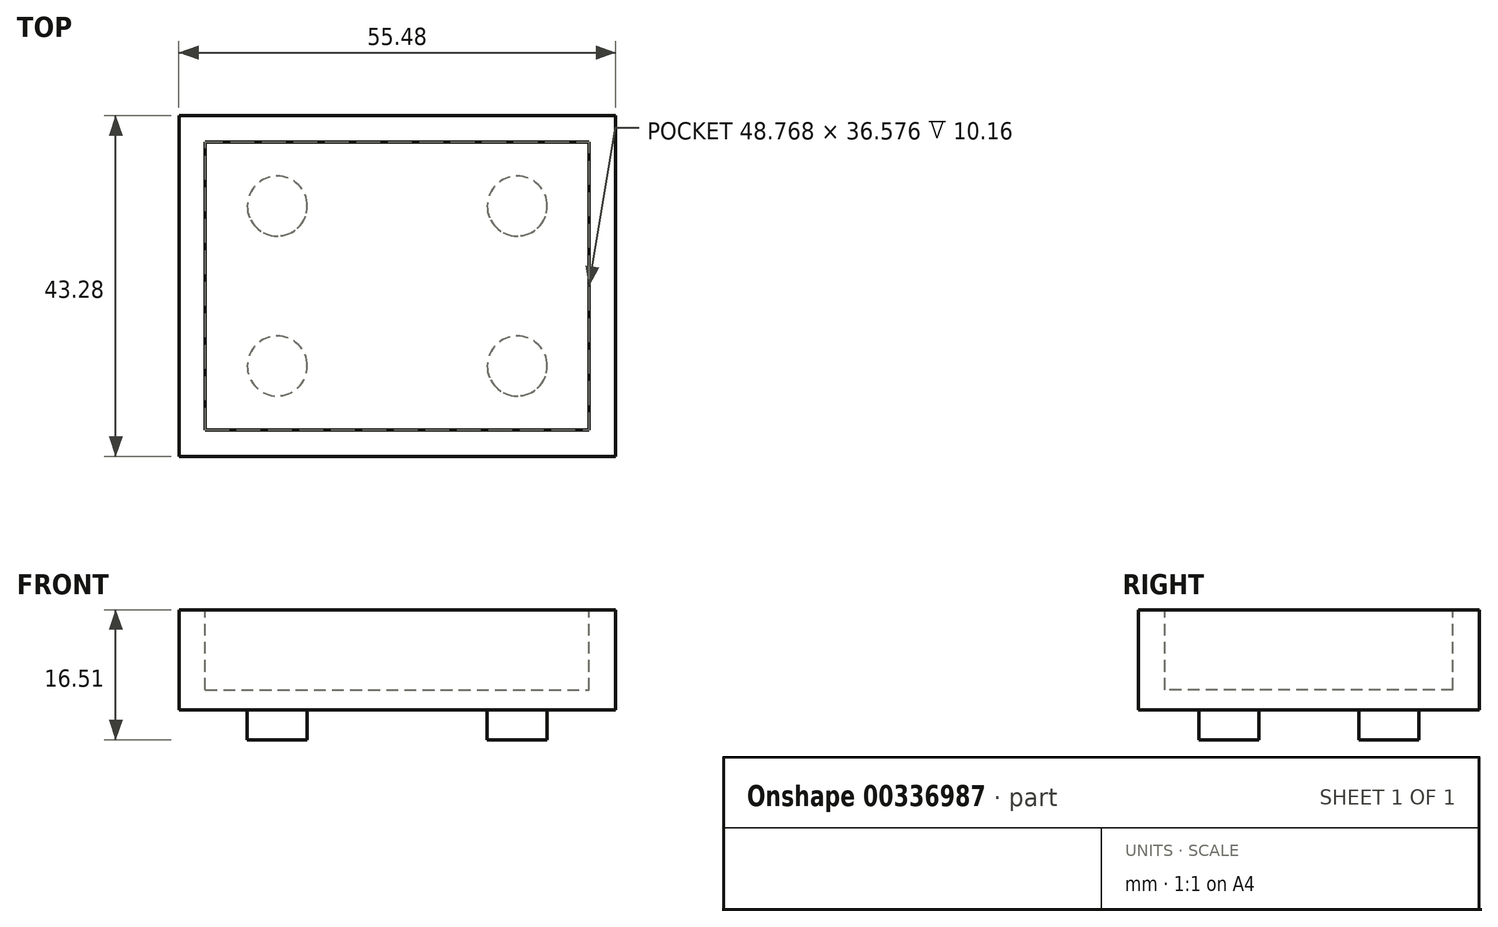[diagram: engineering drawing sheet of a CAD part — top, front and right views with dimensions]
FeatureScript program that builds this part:
annotation { "Feature Type Name" : "Feature", "Feature Type Description" : "" }
export const myFeature = defineFeature(function(context is Context, id is Id, definition is map)
    precondition{}
    {
        {
            var Q0;
            Q0=qCreatedBy(makeId("Top.planeOp"),FACE);
            var sketch = newSketch(context, id + "F0", { "sketchPlane" : qUnion([Q0])});
            skLineSegment(sketch, "E0.bottom", {"start": v(-27.74, 21.64) * mm, "end": v(27.74, 21.64) * mm});
            skLineSegment(sketch, "E0.top", {"start": v(-27.74, -21.64) * mm, "end": v(27.74, -21.64) * mm});
            skLineSegment(sketch, "E0.left", {"start": v(-27.74, 21.64) * mm, "end": v(-27.74, -21.64) * mm});
            skLineSegment(sketch, "E0.right", {"start": v(27.74, 21.64) * mm, "end": v(27.74, -21.64) * mm});
            skSolve(sketch);
        }
        {
            var Q0;
            Q0=makeQuery(id+"F0.imprint","IMPRINT",FACE,{"disambiguationData":[TD([[makeQuery(id+"F0.imprint","IMPRINT",EDGE,{"derivedFrom":sQuery(id+"F0.wireOp",EDGE,"E0.bottom")}),-1.0]])]});
            extrude(context, id + "F1", {"entities" : qUnion([Q0]), "depth" : 12.7 * mm});
        }
        {
            var Q0;
            Q0=makeQuery(id+"F1.opExtrude","CAP_FACE",FACE,{"disambiguationData":[OSD([sQuery(id+"F0.wireOp",EDGE,"E0.bottom"),sQuery(id+"F0.wireOp",EDGE,"E0.top"),sQuery(id+"F0.wireOp",EDGE,"E0.left"),sQuery(id+"F0.wireOp",EDGE,"E0.right")])],"isStart":false});
            var sketch = newSketch(context, id + "F2", { "sketchPlane" : qUnion([Q0])});
            skLineSegment(sketch, "E1.bottom", {"start": v(-24.38, 18.29) * mm, "end": v(24.38, 18.29) * mm});
            skLineSegment(sketch, "E1.top", {"start": v(-24.38, -18.29) * mm, "end": v(24.38, -18.29) * mm});
            skLineSegment(sketch, "E1.left", {"start": v(-24.38, 18.29) * mm, "end": v(-24.38, -18.29) * mm});
            skLineSegment(sketch, "E1.right", {"start": v(24.38, 18.29) * mm, "end": v(24.38, -18.29) * mm});
            skSolve(sketch);
        }
        {
            var Q0;
            Q0=makeQuery(id+"F2.imprint","IMPRINT",FACE,{"disambiguationData":[TD([[makeQuery(id+"F2.imprint","IMPRINT",EDGE,{"derivedFrom":sQuery(id+"F2.wireOp",EDGE,"E1.bottom")}),-1.0]])]});
            var Q1;
            {var subQ0=sQuery(id+"F2.wireOp",EDGE,"xE66SGNx-GrgY-PejV-YlqO-G6TC2m1s6DQk");Q1=makeQuery(id+"F2.imprint","IMPRINT",FACE,{"disambiguationData":[TD([[makeQuery(id+"F2.imprint","IMPRINT",EDGE,{"derivedFrom":subQ0}),1.0]])]});}
            var Q2;
            {var subQ0=sQuery(id+"F2.wireOp",EDGE,"hloqKAMS-Yv4F-IQRk-kITP-7j438E4D0vCP");Q2=makeQuery(id+"F2.imprint","IMPRINT",FACE,{"disambiguationData":[TD([[makeQuery(id+"F2.imprint","IMPRINT",EDGE,{"derivedFrom":subQ0}),1.0]])]});}
            var Q3;
            Q3=makeQuery(id+"F2.imprint","IMPRINT",FACE,{"disambiguationData":[TD([[makeQuery(id+"F2.imprint","IMPRINT",EDGE,{"derivedFrom":sQuery(id+"F2.wireOp",EDGE,"QqfkbW2t-ikMu-UeDE-00UW-P9dejG2vY9fJ.bottom")}),-1.0]])]});
            extrude(context, id + "F3", {"entities" : qUnion([Q0, Q1, Q2, Q3]), "operationType" : NewBodyOperationType.REMOVE, "oppositeDirection" : true, "depth" : 10.16 * mm});
        }
        {
            var Q0;
            Q0=makeQuery(id+"F1.opExtrude","CAP_FACE",FACE,{"disambiguationData":[OSD([sQuery(id+"F0.wireOp",EDGE,"E0.bottom"),sQuery(id+"F0.wireOp",EDGE,"E0.top"),sQuery(id+"F0.wireOp",EDGE,"E0.left"),sQuery(id+"F0.wireOp",EDGE,"E0.right")])],"isStart":true});
            var sketch = newSketch(context, id + "F4", { "sketchPlane" : qUnion([Q0])});
            skCircle(sketch, "E2", {"center": v(-15.24, 10.16) * mm, "radius": 3.81 * mm});
            skCircle(sketch, "E3", {"center": v(15.24, 10.16) * mm, "radius": 3.81 * mm});
            skCircle(sketch, "E4", {"center": v(-15.24, -10.16) * mm, "radius": 3.81 * mm});
            skCircle(sketch, "E5", {"center": v(15.24, -10.16) * mm, "radius": 3.81 * mm});
            skSolve(sketch);
        }
        {
            var Q0;
            Q0=makeQuery(id+"F4.imprint","IMPRINT",FACE,{"disambiguationData":[TD([[makeQuery(id+"F4.imprint","IMPRINT",EDGE,{"derivedFrom":sQuery(id+"F4.wireOp",EDGE,"E5")}),1.0]])]});
            var Q1;
            Q1=makeQuery(id+"F4.imprint","IMPRINT",FACE,{"disambiguationData":[TD([[makeQuery(id+"F4.imprint","IMPRINT",EDGE,{"derivedFrom":sQuery(id+"F4.wireOp",EDGE,"E4")}),1.0]])]});
            var Q2;
            Q2=makeQuery(id+"F4.imprint","IMPRINT",FACE,{"disambiguationData":[TD([[makeQuery(id+"F4.imprint","IMPRINT",EDGE,{"derivedFrom":sQuery(id+"F4.wireOp",EDGE,"E3")}),1.0]])]});
            var Q3;
            Q3=makeQuery(id+"F4.imprint","IMPRINT",FACE,{"disambiguationData":[TD([[makeQuery(id+"F4.imprint","IMPRINT",EDGE,{"derivedFrom":sQuery(id+"F4.wireOp",EDGE,"E2")}),1.0]])]});
            extrude(context, id + "F5", {"entities" : qUnion([Q0, Q1, Q2, Q3]), "operationType" : NewBodyOperationType.ADD, "depth" : 3.8 * mm});
        }
    });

● ● ● ●

### Set task
Count the lines above that contain the string "center", with case counting, and reply with only the number.

### Solution for this task
4